* _EXERCISE DESCRIPTION_: Would you print the lines below exactly, beginning at the line that has "information about the learner." and stopping after the line that has "and Project Insights:**"? Only those lines, and no pictures.

* _SUPPLIED RECORDS_:
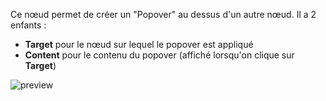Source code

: Ce nœud permet de créer un "Popover" au dessus d'un autre nœud. Il a 2 enfants :

-   **Target** pour le nœud sur lequel le popover est appliqué
-   **Content** pour le contenu du popover (affiché lorsqu'on clique sur **Target**)

![preview](/documentation/nodes/popover/preview.gif)

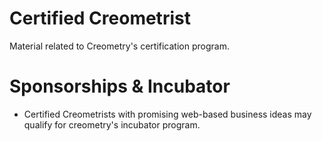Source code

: # Certified Creometrist

Material related to Creometry's certification program.


  
# Sponsorships & Incubator

  - Certified Creometrists with promising web-based business ideas may qualify for creometry's incubator program.
 
  
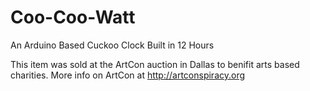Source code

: # Coo-Coo-Watt
An Arduino Based Cuckoo Clock Built in 12 Hours

This item was sold at the ArtCon auction in Dallas to benifit arts based charities. 
More info on ArtCon at http://artconspiracy.org
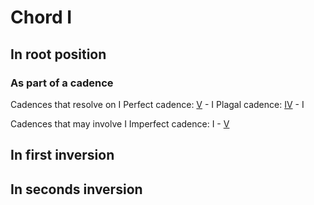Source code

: # Chord I

## In root position
### As part of a cadence

Cadences that resolve on I
Perfect cadence: [V](V.md) - I
Plagal cadence: [IV](IV.md) - I

Cadences that may involve I
Imperfect cadence: I - [V](V.md)

## In first inversion
## In seconds inversion
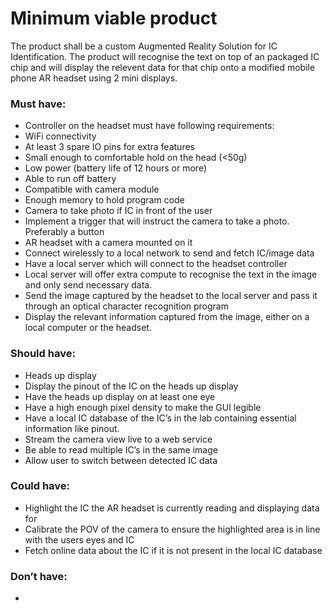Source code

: # Minimum viable product

The product shall be a custom Augmented Reality Solution for IC Identification. The product will recognise the text on top of an packaged IC chip and will display the relevent data for that chip onto a modified mobile phone AR headset using 2 mini displays.

### Must have:
* Controller on the headset must have following requirements:
* WiFi connectivity
* At least 3 spare IO pins for extra features
* Small enough to comfortable hold on the head (<50g)
* Low power (battery life of 12 hours or more)
* Able to run off battery
* Compatible with camera module
* Enough memory to hold program code
* Camera to take photo if IC in front of the user
* Implement a trigger that will instruct the camera to take a photo. Preferably a button
* AR headset with a camera mounted on it
* Connect wirelessly to a local network to send and fetch IC/image data
* Have a local server which will connect to the headset controller
* Local server will offer extra compute to recognise the text in the image and only send necessary data.
* Send the image captured by the headset to the local server and pass it through an optical character recognition program
* Display the relevant information captured from the image, either on a local computer or the headset.

### Should have:
* Heads up display
* Display the pinout of the IC on the heads up display
* Have the heads up display on at least one eye
* Have a high enough pixel density to make the GUI legible
* Have a local IC database of the IC’s in the lab containing essential information like pinout.
* Stream the camera view live to a web service
* Be able to read multiple IC’s in the same image
* Allow user to switch between detected IC data


### Could have:
* Highlight the IC the AR headset is currently reading and displaying data for
* Calibrate the POV of the camera to ensure the highlighted area is in line with the users eyes and IC
* Fetch online data about the IC if it is not present in the local IC database

### Don’t have:
* 
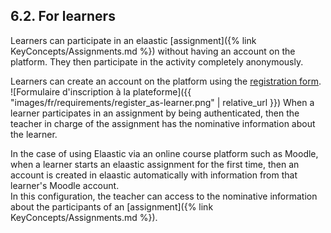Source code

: ## 6.2. For learners

Learners can participate in an elaastic [assignment]({% link KeyConcepts/Assignments.md %}) without having an account
on the platform. They then participate in the activity completely anonymously.

Learners can create an account on the platform using the [registration form](https://elaastic.irit.fr/elaastic-questions/register).
![Formulaire d'inscription à la plateforme]({{ "images/fr/requirements/register_as-learner.png" | relative_url }})
When a learner participates in an assignment by being authenticated, then the teacher in charge of the assignment has the nominative
information about the learner.

In the case of using Elaastic via an online course platform such as Moodle, when a learner starts an elaastic assignment 
for the first time, then an account is created in elaastic automatically with information from that learner's Moodle account.  
In this configuration, the teacher can access to the nominative information about the participants of an
[assignment]({% link KeyConcepts/Assignments.md %}).

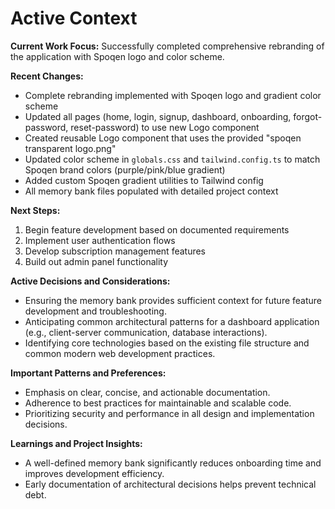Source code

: # Active Context

**Current Work Focus:** Successfully completed comprehensive rebranding of the application with Spoqen logo and color scheme.

**Recent Changes:**
-   Complete rebranding implemented with Spoqen logo and gradient color scheme
-   Updated all pages (home, login, signup, dashboard, onboarding, forgot-password, reset-password) to use new Logo component
-   Created reusable Logo component that uses the provided "spoqen transparent logo.png"
-   Updated color scheme in `globals.css` and `tailwind.config.ts` to match Spoqen brand colors (purple/pink/blue gradient)
-   Added custom Spoqen gradient utilities to Tailwind config
-   All memory bank files populated with detailed project context

**Next Steps:**
1.  Begin feature development based on documented requirements
2.  Implement user authentication flows
3.  Develop subscription management features
4.  Build out admin panel functionality

**Active Decisions and Considerations:**
-   Ensuring the memory bank provides sufficient context for future feature development and troubleshooting.
-   Anticipating common architectural patterns for a dashboard application (e.g., client-server communication, database interactions).
-   Identifying core technologies based on the existing file structure and common modern web development practices.

**Important Patterns and Preferences:**
-   Emphasis on clear, concise, and actionable documentation.
-   Adherence to best practices for maintainable and scalable code.
-   Prioritizing security and performance in all design and implementation decisions.

**Learnings and Project Insights:**
-   A well-defined memory bank significantly reduces onboarding time and improves development efficiency.
-   Early documentation of architectural decisions helps prevent technical debt. 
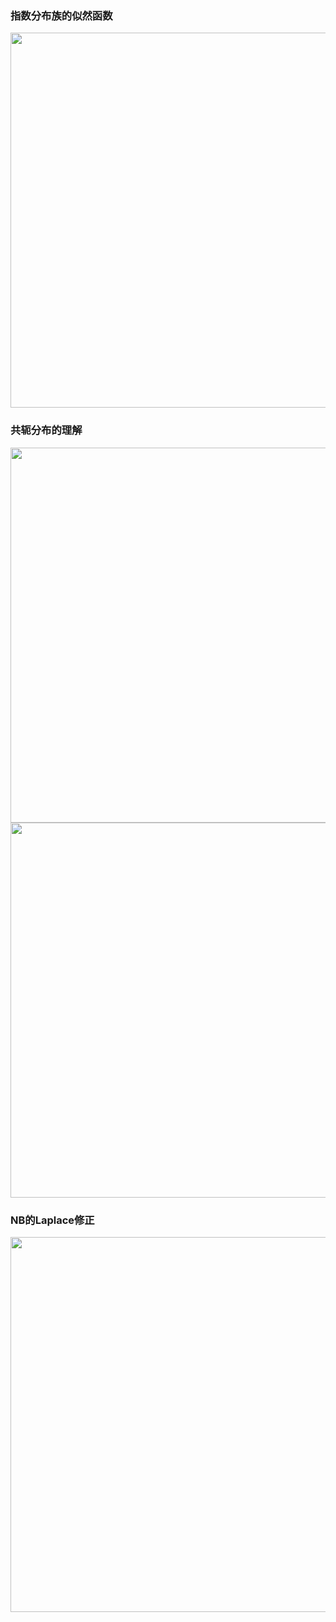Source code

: ### 指数分布族的似然函数
<div align=center><img src="./pics/指数族分布.png" width="600"/></div>  

### 共轭分布的理解
<div align=center><img src="./pics/共轭分布1.png" width="600"/></div>  

<div align=center><img src="./pics/共轭分布2.png" width="600"/></div>  

### NB的Laplace修正
<div align=center><img src="./pics/NB_Laplace.png" width="600"/></div>  
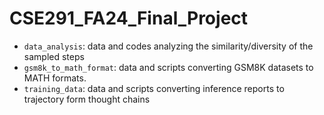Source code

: # CSE291_FA24_Final_Project
*  `data_analysis`: data and codes analyzing the similarity/diversity of the sampled steps
*  `gsm8k_to_math_format`: data and scripts converting GSM8K datasets to MATH formats.
*  `training_data`: data and scripts converting inference reports to trajectory form thought chains
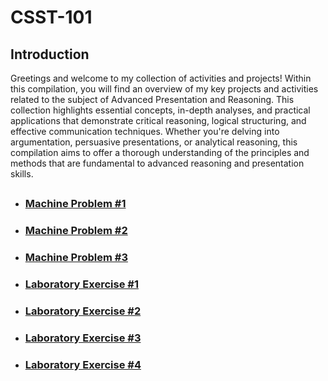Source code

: # CSST-101

## Introduction
Greetings and welcome to my collection of activities and projects! Within this compilation, you will find an overview of my key projects and activities related to the subject of Advanced Presentation and Reasoning. This collection highlights essential concepts, in-depth analyses, and practical applications that demonstrate critical reasoning, logical structuring, and effective communication techniques. Whether you're delving into argumentation, persuasive presentations, or analytical reasoning, this compilation aims to offer a thorough understanding of the principles and methods that are fundamental to advanced reasoning and presentation skills.

##
* ### [Machine Problem #1](https://github.com/simon-javier/CSST101-3B/tree/main/3B-JAVIER-MP1)
* ### [Machine Problem #2](https://github.com/simon-javier/CSST101-3B/tree/main/3B-JAVIER-MP2)
* ### [Machine Problem #3](https://github.com/simon-javier/CSST101-3B/blob/main/3B-JAVIER-MP3/3B_JAVIER_MP3.ipynb)
* ### [Laboratory Exercise #1](https://github.com/simon-javier/CSST101-3B/blob/main/3B-JAVIER-EXER1/3B-JAVIER-EXER1.ipynb)
* ### [Laboratory Exercise #2](https://github.com/simon-javier/CSST101-3B/blob/main/3B-JAVIER-EXER2/3B-JAVIER-EXER2.ipynb)
* ### [Laboratory Exercise #3](https://github.com/simon-javier/CSST101-3B/tree/main/3B-JAVIER-EXER3)
* ### [Laboratory Exercise #4](https://github.com/simon-javier/CSST101-3B/tree/main/3B-JAVIER-EXER4)
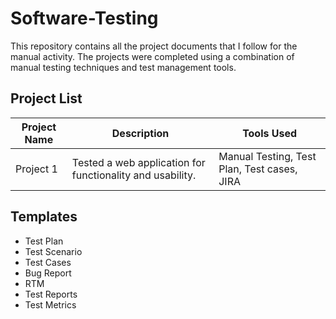 # Software-Testing

This repository contains all the project documents that I follow for the manual activity. The projects were completed using a combination of manual testing techniques and test management tools.

## Project List

| Project Name | Description | Tools Used |
|--------------|-------------|------------|
| Project 1    | Tested a web application for functionality and usability. | Manual Testing, Test Plan, Test cases, JIRA |


## Templates
- Test Plan
- Test Scenario
- Test Cases
- Bug Report
- RTM
- Test Reports
- Test Metrics
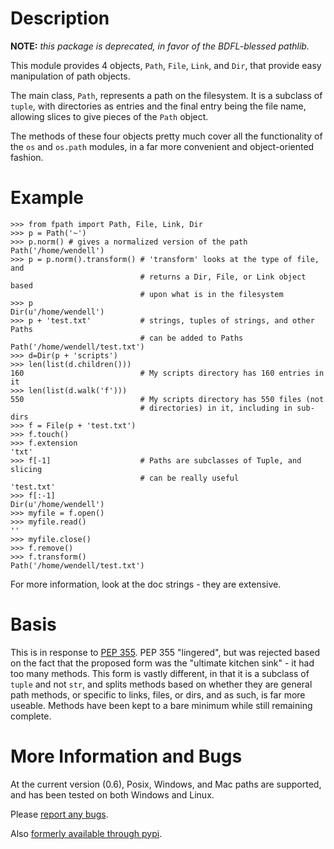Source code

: Description
===========

**NOTE:** *this package is deprecated, in favor of the BDFL-blessed pathlib.*

This module provides 4 objects, `Path`, `File`, `Link`, and `Dir`, that provide easy
manipulation of path objects.

The main class, `Path`, represents a path on the filesystem. It is a subclass
of `tuple`, with directories as entries and the final entry being the file name,
allowing slices to give pieces of the `Path` object.

The methods of these four objects pretty much cover all the functionality of
the `os` and `os.path` modules, in a far more convenient and object-oriented
fashion.

Example
=======

    >>> from fpath import Path, File, Link, Dir
    >>> p = Path('~')
    >>> p.norm() # gives a normalized version of the path
    Path('/home/wendell')
    >>> p = p.norm().transform() # 'transform' looks at the type of file, and
                                 # returns a Dir, File, or Link object based
                                 # upon what is in the filesystem
    >>> p
    Dir(u'/home/wendell')
    >>> p + 'test.txt'           # strings, tuples of strings, and other Paths
                                 # can be added to Paths
    Path('/home/wendell/test.txt')
    >>> d=Dir(p + 'scripts')
    >>> len(list(d.children()))
    160                          # My scripts directory has 160 entries in it
    >>> len(list(d.walk('f')))
    550                          # My scripts directory has 550 files (not
                                 # directories) in it, including in sub-dirs
    >>> f = File(p + 'test.txt')
    >>> f.touch()
    >>> f.extension
    'txt'
    >>> f[-1]                    # Paths are subclasses of Tuple, and slicing
                                 # can be really useful
    'test.txt'
    >>> f[:-1]
    Dir(u'/home/wendell')
    >>> myfile = f.open()
    >>> myfile.read()
    ''
    >>> myfile.close()
    >>> f.remove()
    >>> f.transform()
    Path('/home/wendell/test.txt')

For more information, look at the doc strings - they are extensive.

Basis
=====

This is in response to [PEP 355](http://www.python.org/dev/peps/pep-0355/).
PEP 355 "lingered", but was rejected based on the fact that the proposed form
was the "ultimate kitchen sink" - it had too many methods. This form is vastly
different, in that it is a subclass of `tuple` and not `str`, and splits methods
based on whether they are general path methods, or specific to links, files, or
dirs, and as such, is far more useable. Methods have been kept to a bare
minimum while still remaining complete.

More Information and Bugs
=========================
At the current version (0.6), Posix, Windows, and Mac paths are supported,
and has been tested on both Windows and Linux.

Please [report any bugs](http://github.com/wackywendell/fpath).

Also [formerly available through pypi](http://pypi.python.org/pypi/fpath).
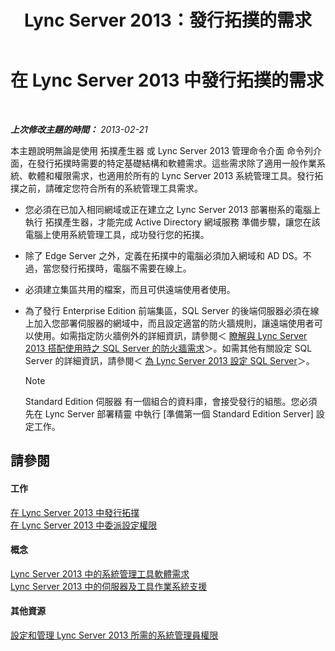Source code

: ﻿---
title: Lync Server 2013：發行拓撲的需求
TOCTitle: 發行拓撲的需求
ms:assetid: 841cdf5d-d884-414d-ab50-3bb681b622ed
ms:mtpsurl: https://technet.microsoft.com/zh-tw/library/Gg195733(v=OCS.15)
ms:contentKeyID: 49291520
ms.date: 08/10/2015
mtps_version: v=OCS.15
ms.translationtype: HT
---

# 在 Lync Server 2013 中發行拓撲的需求

 

_**上次修改主題的時間：** 2013-02-21_

本主題說明無論是使用 拓撲產生器 或 Lync Server 2013 管理命令介面 命令列介面，在發行拓撲時需要的特定基礎結構和軟體需求。這些需求除了適用一般作業系統、軟體和權限需求，也適用於所有的 Lync Server 2013 系統管理工具。發行拓撲之前，請確定您符合所有的系統管理工具需求。

  - 您必須在已加入相同網域或正在建立之 Lync Server 2013 部署樹系的電腦上執行 拓撲產生器，才能完成 Active Directory 網域服務 準備步驟，讓您在該電腦上使用系統管理工具，成功發行您的拓撲。

  - 除了 Edge Server 之外，定義在拓撲中的電腦必須加入網域和 AD DS。不過，當您發行拓撲時，電腦不需要在線上。

  - 必須建立集區共用的檔案，而且可供遠端使用者使用。

  - 為了發行 Enterprise Edition 前端集區，SQL Server 的後端伺服器必須在線上加入您部署伺服器的網域中，而且設定適當的防火牆規則，讓遠端使用者可以使用。如需指定防火牆例外的詳細資訊，請參閱＜ [瞭解與 Lync Server 2013 搭配使用時之 SQL Server 的防火牆需求](lync-server-2013-understanding-firewall-requirements-for-sql-server.md)＞。如需其他有關設定 SQL Server 的詳細資訊，請參閱＜ [為 Lync Server 2013 設定 SQL Server](lync-server-2013-configure-sql-server-for-lync-server.md)＞。
    
    > [!NOTE]  
    > Standard Edition 伺服器 有一個組合的資料庫，會接受發行的組態。您必須先在 Lync Server 部署精靈 中執行 [準備第一個 Standard Edition Server] 設定工作。
    


## 請參閱

#### 工作

[在 Lync Server 2013 中發行拓撲](lync-server-2013-publish-the-topology.md)  
[在 Lync Server 2013 中委派設定權限](lync-server-2013-delegate-setup-permissions.md)  

#### 概念

[Lync Server 2013 中的系統管理工具軟體需求](lync-server-2013-administrative-tools-software-requirements.md)  
[Lync Server 2013 中的伺服器及工具作業系統支援](lync-server-2013-server-and-tools-operating-system-support.md)  

#### 其他資源

[設定和管理 Lync Server 2013 所需的系統管理員權限](lync-server-2013-administrator-rights-and-permissions-required-for-setup-and-administration.md)

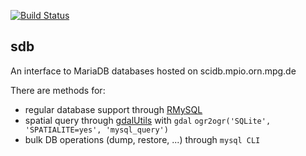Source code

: [![Build Status](https://travis-ci.org/mpio-be/sdb.svg?branch=master)](https://travis-ci.org/mpio-be/sdb)


sdb
------------
An interface to MariaDB databases hosted on scidb.mpio.orn.mpg.de

There are methods for:

- regular database support through [RMySQL]( https://CRAN.R-project.org/package=RMySQL ) 
- spatial query through  [gdalUtils]( https://CRAN.R-project.org/package=gdalUtils ) with 
  ``gdal`` `ogr2ogr('SQLite', 'SPATIALITE=yes', 'mysql_query')`            
- bulk DB operations (dump, restore, ...) through `mysql CLI`
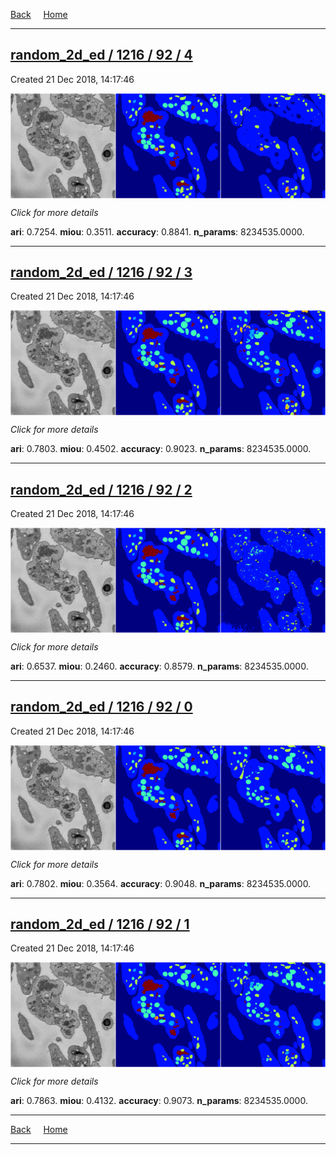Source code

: 
[Back](..)&nbsp;&nbsp;&nbsp;&nbsp;&nbsp;[Home](https://leapmanlab.github.io/snapshots)

---

<div class="summary"><a href="4"><h2>random_2d_ed / 1216 / 92 / 4</h2></a><p>Created 21 Dec 2018, 14:17:46
</p><a href="4"><img src="4/media/summary.png" align="center"></a><p>
<i>Click for more details</i>
</p></div>

**ari**: 0.7254. **miou**: 0.3511. **accuracy**: 0.8841. **n_params**: 8234535.0000. 

---

<div class="summary"><a href="3"><h2>random_2d_ed / 1216 / 92 / 3</h2></a><p>Created 21 Dec 2018, 14:17:46
</p><a href="3"><img src="3/media/summary.png" align="center"></a><p>
<i>Click for more details</i>
</p></div>

**ari**: 0.7803. **miou**: 0.4502. **accuracy**: 0.9023. **n_params**: 8234535.0000. 

---

<div class="summary"><a href="2"><h2>random_2d_ed / 1216 / 92 / 2</h2></a><p>Created 21 Dec 2018, 14:17:46
</p><a href="2"><img src="2/media/summary.png" align="center"></a><p>
<i>Click for more details</i>
</p></div>

**ari**: 0.6537. **miou**: 0.2460. **accuracy**: 0.8579. **n_params**: 8234535.0000. 

---

<div class="summary"><a href="0"><h2>random_2d_ed / 1216 / 92 / 0</h2></a><p>Created 21 Dec 2018, 14:17:46
</p><a href="0"><img src="0/media/summary.png" align="center"></a><p>
<i>Click for more details</i>
</p></div>

**ari**: 0.7802. **miou**: 0.3564. **accuracy**: 0.9048. **n_params**: 8234535.0000. 

---

<div class="summary"><a href="1"><h2>random_2d_ed / 1216 / 92 / 1</h2></a><p>Created 21 Dec 2018, 14:17:46
</p><a href="1"><img src="1/media/summary.png" align="center"></a><p>
<i>Click for more details</i>
</p></div>

**ari**: 0.7863. **miou**: 0.4132. **accuracy**: 0.9073. **n_params**: 8234535.0000. 

---

[Back](..)&nbsp;&nbsp;&nbsp;&nbsp;&nbsp;[Home](https://leapmanlab.github.io/snapshots)

---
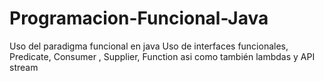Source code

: # Programacion-Funcional-Java
Uso del paradigma funcional en java
Uso de interfaces funcionales, Predicate, Consumer , Supplier, Function asi como también lambdas y API stream

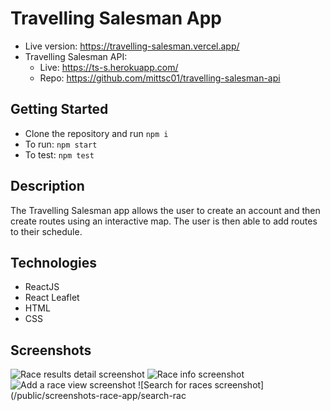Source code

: # Travelling Salesman App

* Live version: https://travelling-salesman.vercel.app/
* Travelling Salesman API:
    * Live: https://ts-s.herokuapp.com/
    * Repo: https://github.com/mittsc01/travelling-salesman-api



## Getting Started
* Clone the repository and run `npm i`
* To run: `npm start`
* To test: `npm test` 


## Description

The Travelling Salesman app allows the user to create an account and then create routes using an interactive map.  The user is then able to add routes to their schedule.

## Technologies
* ReactJS
* React Leaflet
* HTML
* CSS

## Screenshots
![Race results detail screenshot](/public/screenshots-race-app/results-detail.png)
![Race info screenshot](/public/screenshots-race-app/race-detail.png)
![Add a race view screenshot](/public/screenshots-race-app/add-race.png)
![Search for races screenshot](/public/screenshots-race-app/search-rac
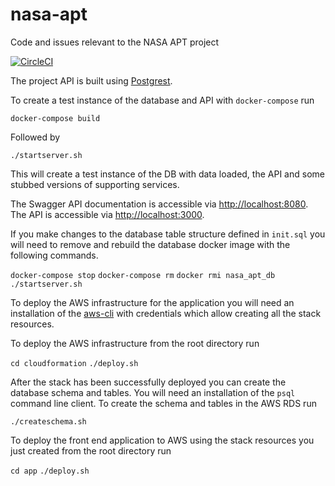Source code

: # nasa-apt
Code and issues relevant to the NASA APT project

[![CircleCI](https://circleci.com/gh/developmentseed/nasa-apt/tree/master.svg?style=svg)](https://circleci.com/gh/developmentseed/nasa-apt/tree/master)

The project API is built using [Postgrest](https://github.com/PostgREST/postgrest).

To create a test instance of the database and API with `docker-compose` run

`docker-compose build` 

Followed by

`./startserver.sh`

This will create a test instance of the DB with data loaded, the API and some
stubbed versions of supporting services.

The Swagger API documentation is accessible via [http://localhost:8080](http://localhost:8080).
The API is accessible via [http://localhost:3000](http://localhost:3000).

If you make changes to the database table structure defined in `init.sql` you
will need to remove and rebuild the database docker image with the following commands.

`docker-compose stop`
`docker-compose rm`
`docker rmi nasa_apt_db`
`./startserver.sh`

To deploy the AWS infrastructure for the application you will need an
installation of the [aws-cli](https://docs.aws.amazon.com/cli/latest/userguide/cli-chap-install.html)
with credentials which allow creating all the stack resources.

To deploy the AWS infrastructure from the root directory run

`cd cloudformation`
`./deploy.sh`

After the stack has been successfully deployed you can create the database
schema and tables.  You will need an installation of the `psql` command line
client.  To create the schema and tables in the AWS RDS run  

`./createschema.sh`
 
 To deploy the front end application to AWS using the stack resources you just
 created from the root directory run

`cd app`
`./deploy.sh`

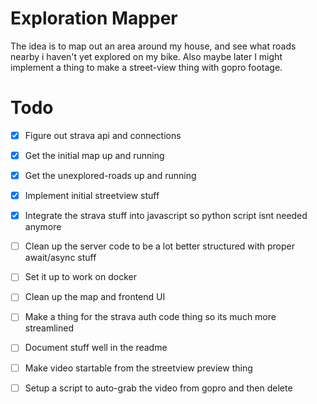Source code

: # Exploration Mapper
The idea is to map out an area around my house, and see what roads nearby i haven't yet explored on my bike. Also maybe later I might implement a thing to make a street-view thing with gopro footage.

# Todo

- [x] Figure out strava api and connections
- [x] Get the initial map up and running
- [x] Get the unexplored-roads up and running
- [x] Implement initial streetview stuff
- [x] Integrate the strava stuff into javascript so python script isnt needed anymore
- [ ] Clean up the server code to be a lot better structured with proper await/async stuff
- [ ] Set it up to work on docker
- [ ] Clean up the map and frontend UI
- [ ] Make a thing for the strava auth code thing so its much more streamlined
- [ ] Document stuff well in the readme
- [ ] Make video startable from the streetview preview thing
- [ ] Setup a script to auto-grab the video from gopro and then delete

* _WRITTEN REPLY_:
information about the learner.

In the case of using Elaastic via an online course platform such as Moodle, when a learner starts an elaastic assignment 
for the first time, then an account is created in elaastic automatically with information from that learner's Moodle account.  
In this configuration, the teacher can access to the nominative information about the participants of an
[assignment]({% link KeyConcepts/Assignments.md %}).

Source code

: # Active Context

**Current Work Focus:** Successfully completed comprehensive rebranding of the application with Spoqen logo and color scheme.

**Recent Changes:**
-   Complete rebranding implemented with Spoqen logo and gradient color scheme
-   Updated all pages (home, login, signup, dashboard, onboarding, forgot-password, reset-password) to use new Logo component
-   Created reusable Logo component that uses the provided "spoqen transparent logo.png"
-   Updated color scheme in `globals.css` and `tailwind.config.ts` to match Spoqen brand colors (purple/pink/blue gradient)
-   Added custom Spoqen gradient utilities to Tailwind config
-   All memory bank files populated with detailed project context

**Next Steps:**
1.  Begin feature development based on documented requirements
2.  Implement user authentication flows
3.  Develop subscription management features
4.  Build out admin panel functionality

**Active Decisions and Considerations:**
-   Ensuring the memory bank provides sufficient context for future feature development and troubleshooting.
-   Anticipating common architectural patterns for a dashboard application (e.g., client-server communication, database interactions).
-   Identifying core technologies based on the existing file structure and common modern web development practices.

**Important Patterns and Preferences:**
-   Emphasis on clear, concise, and actionable documentation.
-   Adherence to best practices for maintainable and scalable code.
-   Prioritizing security and performance in all design and implementation decisions.

**Learnings and Project Insights:**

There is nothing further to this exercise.